Sempre observando aspectos recentes na pesquisa da fisiopatologia das doenças valvares, temos presenciado uma mudança de abordagem com relação ao miocárdio. Inclusive, a interpretação da repercussão hemodinâmica que determinada valvopatia causa, passa quase que obrigatoriamente pelo comportamento dos mecanismos compensatórios do ventrículo esquerdo.
As bases fisiológicas que explicam essa dinâmica nos direcionam para conceitos de stress de parede que é mais complexo do que pensamos, mas apresenta princípios relativamente simples o que na prática pode nos colocar diante de situações ainda inexplicadas.
De forma geral, quanto maior o volume de sangue dentro do ventrículo, maior tem que ser a força contrátil e maior a tensão de parede ventricular. Esse conceito também engloba o mecanismo de Frank Starling.
Independente disso, uma vez que o miócito se encontra sobrecarregado, surge um mecanismo de hipertrofia que se desenvolve para equilibrar esse gasto metabólico. Uma vez que chegue no limite, ocorre proliferação da matriz extracelular e acúmulo de colágeno com desenvolvimento de fibrose e evolução clínica para disfunção sistólica do ventrículo e insuficiência cardíaca com fração de ejeção reduzida.
Mas alguns pontos nos chamam atenção quanto estudamos a fundo esse comportamento do miocárdio diante das valvopatias.
Diante de uma sobrecarga de pressão, como na estenose aórtica, vemos que o stress sistólico da parede se eleva, levando a uma hipertrofia concêntrica por aumento do diâmetro do miócito. Uma vez retirar a obstrução, como no tratamento intervencionista, o estímulo cessa e podemos encontrar regressão da hipertrofia ao longo do acompanhamento.

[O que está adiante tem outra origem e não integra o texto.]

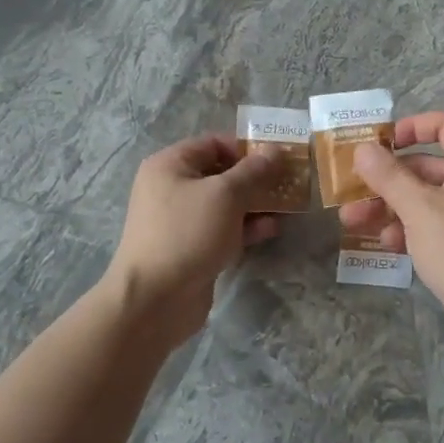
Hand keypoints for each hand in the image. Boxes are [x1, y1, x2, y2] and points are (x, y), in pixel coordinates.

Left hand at [104, 136, 280, 333]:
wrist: (155, 299)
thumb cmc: (187, 233)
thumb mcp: (225, 194)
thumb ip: (253, 171)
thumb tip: (275, 150)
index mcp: (170, 165)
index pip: (213, 143)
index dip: (246, 148)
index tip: (278, 159)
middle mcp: (171, 188)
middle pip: (220, 173)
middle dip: (255, 178)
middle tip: (288, 182)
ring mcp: (181, 220)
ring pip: (224, 203)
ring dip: (255, 204)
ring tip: (287, 206)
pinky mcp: (191, 247)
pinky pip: (222, 228)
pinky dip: (245, 227)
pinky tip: (272, 229)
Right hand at [338, 112, 443, 362]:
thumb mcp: (419, 208)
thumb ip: (388, 175)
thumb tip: (363, 149)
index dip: (411, 127)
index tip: (380, 143)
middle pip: (428, 164)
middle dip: (387, 178)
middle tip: (352, 189)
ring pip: (426, 197)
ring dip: (389, 205)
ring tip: (352, 221)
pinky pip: (433, 223)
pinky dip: (408, 227)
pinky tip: (383, 243)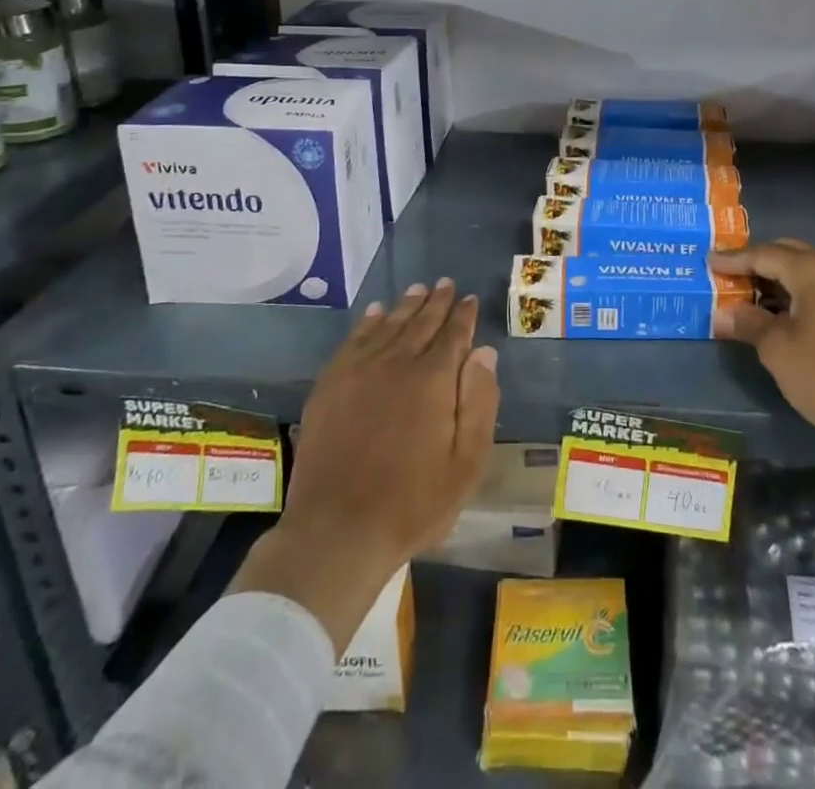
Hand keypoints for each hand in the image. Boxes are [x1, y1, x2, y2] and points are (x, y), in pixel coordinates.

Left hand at [233, 278, 498, 650]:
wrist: (337, 531)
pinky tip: (376, 313)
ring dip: (406, 306)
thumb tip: (484, 352)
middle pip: (421, 323)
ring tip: (417, 289)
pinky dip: (368, 322)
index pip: (454, 335)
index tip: (471, 299)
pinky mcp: (330, 385)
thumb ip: (479, 402)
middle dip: (437, 302)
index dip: (464, 315)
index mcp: (433, 380)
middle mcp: (397, 363)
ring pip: (389, 326)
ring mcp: (359, 371)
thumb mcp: (466, 463)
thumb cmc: (412, 503)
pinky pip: (354, 340)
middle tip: (446, 283)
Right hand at [711, 239, 814, 531]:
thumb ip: (748, 323)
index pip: (764, 254)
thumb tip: (724, 313)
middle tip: (728, 275)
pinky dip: (800, 294)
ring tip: (751, 295)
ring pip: (809, 271)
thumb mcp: (777, 350)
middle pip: (789, 254)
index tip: (708, 261)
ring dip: (780, 280)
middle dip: (758, 263)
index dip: (733, 259)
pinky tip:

Quando avaliamos uma sobrecarga de volume, como na regurgitação mitral, embora as bases teóricas sejam as mesmas, o comportamento é algo diferente. Ocorre um aumento do stress diastólico de parede, ocasionado pela dilatação da cavidade. A carga de tensão no miócito distendido aumenta pelo maior volume diastólico. Também encontramos nesse ponto um aumento da tensão sistólica, pois para expulsar mais volume de sangue, precisamos de maior força contrátil, muito bem explicado pelo mecanismo de Frank-Starling.
Obviamente, todos esses fatores são multivariáveis e sofrem interferência de vários aspectos como volume da cavidade, complacência e presença de função atrial preservada.
Diferente do que vemos na sobrecarga de pressão, retirar o volume regurgitante parece não ser tão efetivo para iniciarmos o remodelamento reverso. Ao tratarmos, por exemplo, uma regurgitação mitral, reduzimos o stress diastólico da parede pela queda na pré-carga, mas como a cavidade ainda está dilatada e com volume diastólico final alto pelo remodelamento ocorrido na vigência da valvopatia, o stress de parede sistólico não se reduz imediatamente, gerando ainda algum grau de sobrecarga. Na sístole o ventrículo ainda tem que pressurizar um grande volume de sangue de um ventrículo dilatado o que requer maior gasto de energia.
Isso poderia sugerir que o timing ideal para intervenção entre as valvopatias possa ser diferente, de acordo com o tipo de sobrecarga e grau de repercussão hemodinâmica, ou ainda que existam valvopatias em que o coração é melhor adaptado a lidar do que outras.
Enfim, há muito a se estudar sobre temas básicos da cardiologia para tentarmos desvendar o comportamento de valvopatias complexas.